Após a decisão favorável da Justiça Federal do Distrito Federal aos aposentados, na última semana, o Banco Central e a União entraram com recurso, sob a justificativa de que a suspensão das cobranças traria consequências negativas à economia do país.
"[A decisão] traz consequências práticas que podem inviabilizar a execução da política monetária, além de ter o potencial de causar grave lesão à ordem econômica e ao interesse coletivo neste momento de pandemia", diz o despacho.
O magistrado também indicou, no documento, a contestação do BC e da União de que a interrupção de cobrança dos empréstimos consignados seria uma violação ao princípio da separação dos poderes, por interferir na liberdade de escolha do poder executivo para determinar a implantação de políticas públicas.
SUSPENSÃO DA COBRANÇA
Na última semana, a 9ª vara Cível da Justiça Federal do Distrito Federal havia aceitado o pedido movido por ação popular, suspendendo por quatro meses a cobrança de empréstimo consignado concedido a aposentados, seja pelo INSS ou por Regime Próprio de Previdência. A decisão cabe recurso.

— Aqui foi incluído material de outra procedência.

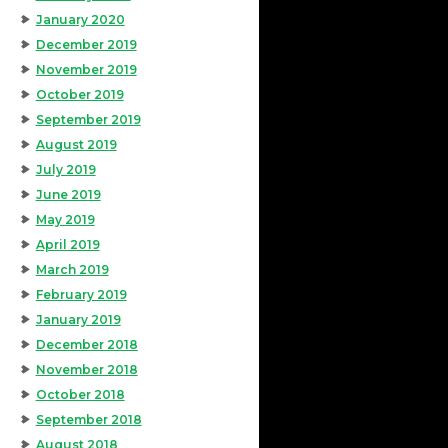
January 2020
December 2019
November 2019
October 2019
September 2019
August 2019
July 2019
June 2019
May 2019
April 2019
March 2019
February 2019
January 2019
December 2018
November 2018
October 2018
September 2018
August 2018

Na ação popular, a justificativa foi de que, no contexto da pandemia do Covid-19, as dívidas de aposentados alcançariam mais de R$ 1,38 bilhões, com descontos mensais de R$ 1,1 bilhão.
Em sua decisão, o juiz Renato Coelho Borelli afirmou que a liberação de cerca de R$ 3,2 trilhões pelo Banco Central "não chegou, em sua grande totalidade, às mãos daqueles atingidos pela pandemia".